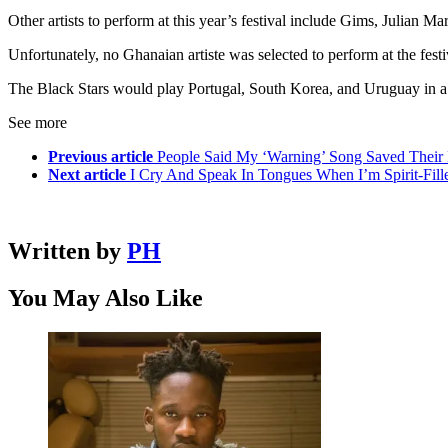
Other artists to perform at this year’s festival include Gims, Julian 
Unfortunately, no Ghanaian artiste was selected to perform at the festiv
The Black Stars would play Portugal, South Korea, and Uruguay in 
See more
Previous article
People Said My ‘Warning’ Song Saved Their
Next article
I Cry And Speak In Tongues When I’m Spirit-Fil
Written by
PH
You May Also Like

··········

# Aim of the exercise
Each line from the line holding "Previous article" through the end of the material above is to be printed exactly, both ends included, and no other line is to appear.

# Result of this exercise
Previous article
People Said My ‘Warning’ Song Saved Their
Next article
I Cry And Speak In Tongues When I’m Spirit-Fil
Written by
PH
You May Also Like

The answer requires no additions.